Второй, плотный, в черном пальто, взобрался на доски, взмахнул руками и заговорил резким, сильным голосом. И оттого, что он говорил быстро, без запинок, словно читал по-писаному, Степке было трудно понять его слова. В задних рядах зашумели:

— Чужим не давайте говорить…

— Мы не для этого собрались…

— Тащи его вниз, не надо политики…

Человек в черном пальто продолжал свою речь. Он, видно, долго держал ее про себя и теперь торопился выложить все.
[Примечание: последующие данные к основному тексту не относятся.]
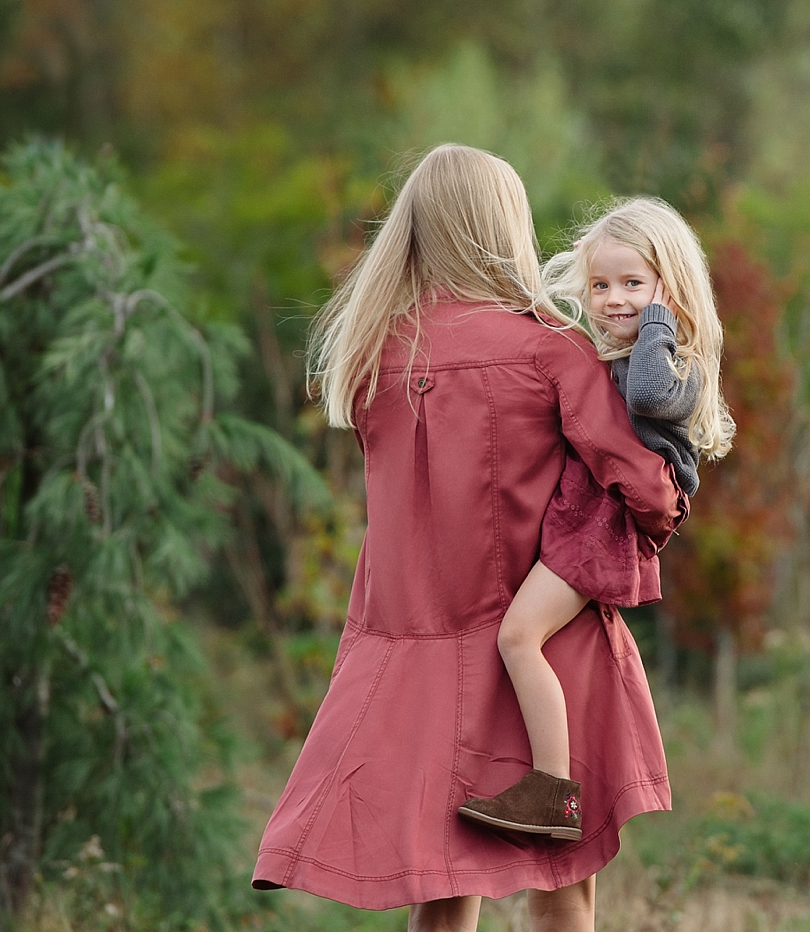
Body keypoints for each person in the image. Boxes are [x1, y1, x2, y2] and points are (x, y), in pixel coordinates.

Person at [251, 146, 685, 932]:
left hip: (415, 648)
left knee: (443, 891)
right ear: (503, 226)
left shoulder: (369, 356)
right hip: (546, 647)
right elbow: (646, 487)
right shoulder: (550, 348)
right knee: (564, 882)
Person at [456, 198, 733, 841]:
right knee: (523, 637)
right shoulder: (623, 350)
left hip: (601, 526)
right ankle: (549, 783)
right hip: (581, 515)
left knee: (517, 637)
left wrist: (660, 317)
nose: (614, 299)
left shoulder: (675, 359)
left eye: (634, 284)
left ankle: (553, 790)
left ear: (669, 285)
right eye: (601, 285)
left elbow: (647, 399)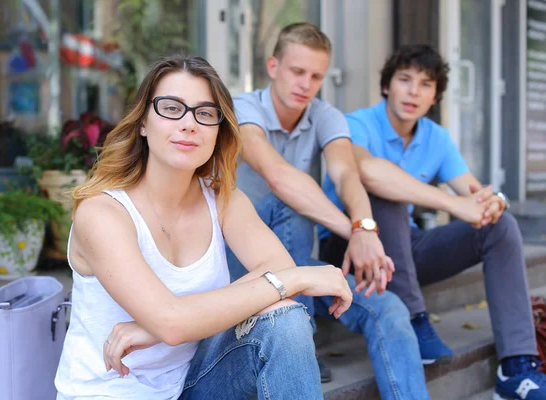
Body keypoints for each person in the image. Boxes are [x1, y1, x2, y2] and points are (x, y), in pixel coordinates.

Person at [54, 55, 353, 400]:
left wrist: (157, 327)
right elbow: (172, 322)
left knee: (284, 320)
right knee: (278, 297)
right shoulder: (103, 213)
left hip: (195, 383)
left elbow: (277, 268)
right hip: (111, 392)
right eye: (171, 108)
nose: (189, 124)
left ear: (217, 132)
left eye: (205, 113)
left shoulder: (222, 198)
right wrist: (298, 278)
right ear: (143, 123)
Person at [320, 44, 546, 400]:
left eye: (425, 84)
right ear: (386, 86)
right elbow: (368, 172)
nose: (413, 91)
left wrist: (493, 202)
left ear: (435, 96)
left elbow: (474, 194)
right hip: (347, 245)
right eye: (404, 80)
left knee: (501, 227)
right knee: (385, 193)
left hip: (400, 253)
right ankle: (415, 319)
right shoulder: (356, 124)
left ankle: (517, 368)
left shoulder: (436, 138)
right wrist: (455, 204)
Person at [228, 22, 431, 399]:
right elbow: (278, 177)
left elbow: (346, 174)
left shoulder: (324, 115)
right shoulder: (244, 108)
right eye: (297, 71)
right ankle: (298, 338)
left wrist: (366, 229)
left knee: (391, 311)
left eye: (316, 76)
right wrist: (352, 231)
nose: (306, 83)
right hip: (240, 272)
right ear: (273, 67)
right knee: (290, 202)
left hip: (301, 271)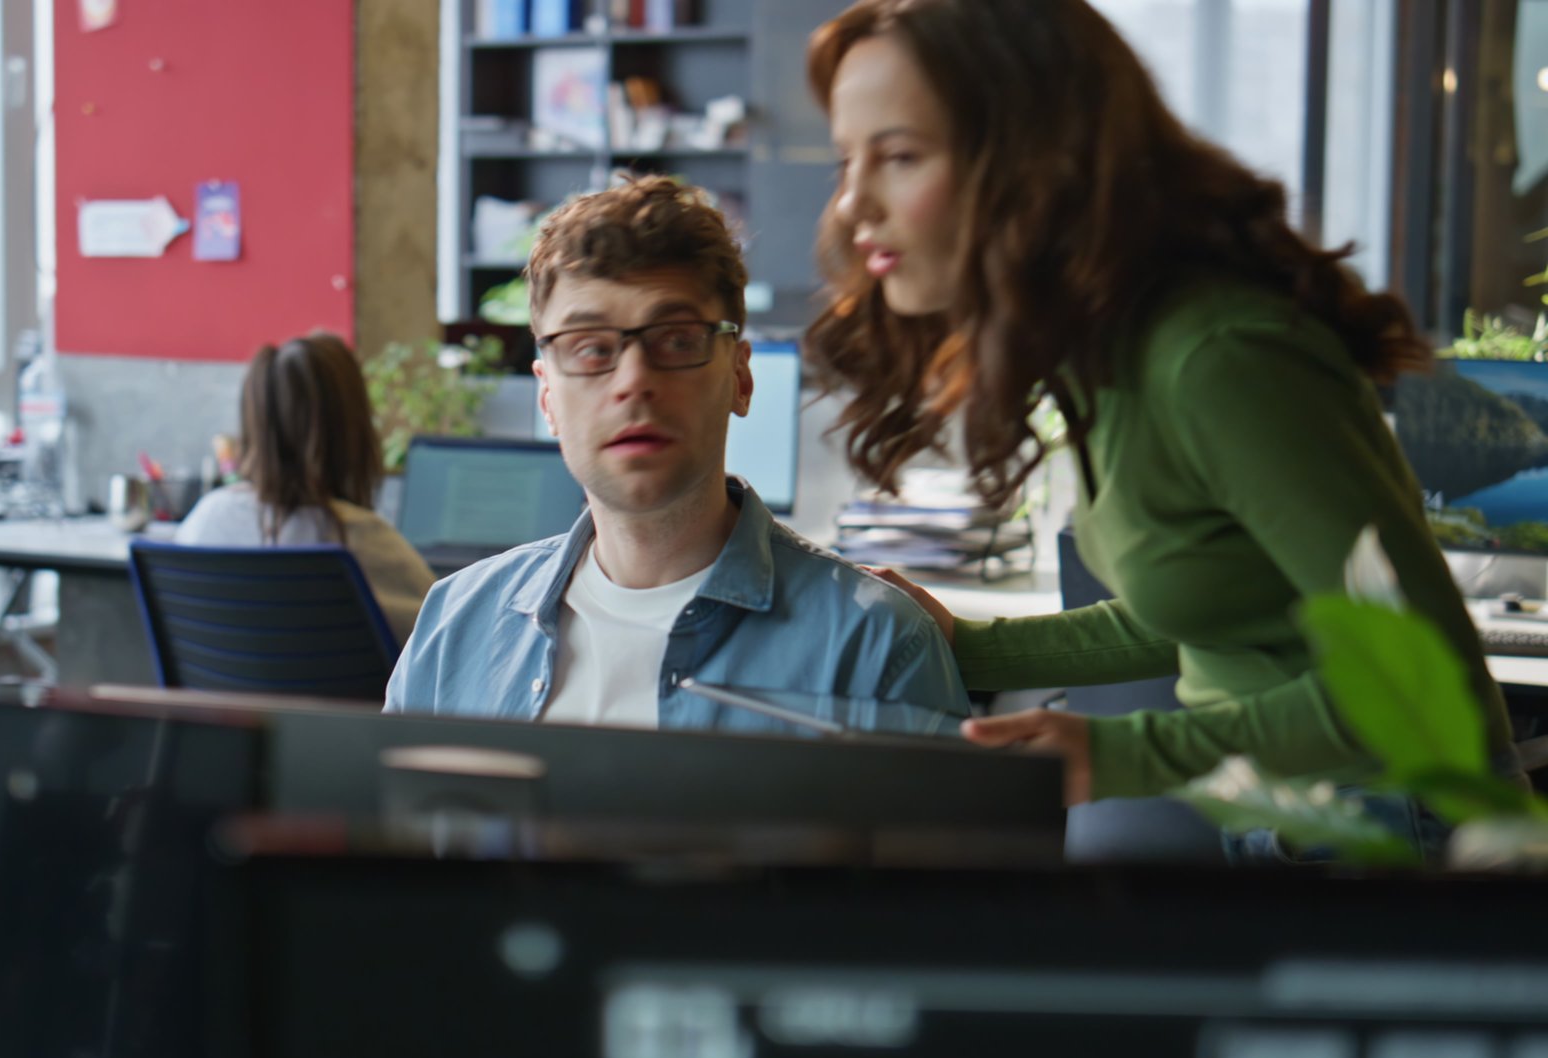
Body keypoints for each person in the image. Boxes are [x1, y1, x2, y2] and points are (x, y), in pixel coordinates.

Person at [805, 0, 1516, 823]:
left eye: (897, 156)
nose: (853, 205)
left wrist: (1120, 754)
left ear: (1039, 163)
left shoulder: (1219, 358)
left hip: (1408, 827)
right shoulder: (1104, 348)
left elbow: (1434, 681)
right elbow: (1207, 604)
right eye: (845, 161)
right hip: (1284, 814)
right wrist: (971, 644)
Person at [386, 176, 969, 731]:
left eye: (677, 341)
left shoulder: (874, 647)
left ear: (741, 377)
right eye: (590, 348)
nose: (634, 382)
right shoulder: (454, 626)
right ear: (547, 397)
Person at [176, 333, 436, 642]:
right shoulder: (370, 545)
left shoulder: (205, 522)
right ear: (353, 428)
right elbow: (446, 644)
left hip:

Потом бородатый рабочий начал читать по белому свитку требования забастовщиков.

— «Произвести прибавку заработной платы по всем цехам», — торжественно прочел он.

Бородатый читал медленно, останавливался, то и дело осматривался, поправляя очки.

— «Выдавать рабочим на доменных печах два раза в месяц брезентовые ладошки…» — читал бородатый, и люди, сколько их ни стояло — шахтеры, мартеновцы, слесари, машинисты, — зашумели:

— Правильно, выдавать доменщикам ладошки!

Чтец выждал тишину и снова, налившись от напряжения краской, закричал:

— «Построить сушилку для подземных рабочих…»

Шахтеры усмехались и кивали, а надземные грозным шумом утвердили и это требование.

— Гляди, гляди! — вдруг крикнул Мишка Пахарь.

По белой дороге из города мчались десятки всадников, поднимая облачка сухого снега. С каждой секундой они приближались, становились больше. Степка видел, как одна лошадь, приплясывая, шла боком, а всадник, привстав в седле, хлестал ее короткими и быстрыми ударами нагайки. Этот отставший всадник то скрывался в снежном тумане, поднятом другими лошадьми, то вдруг выскакивал снова вперед.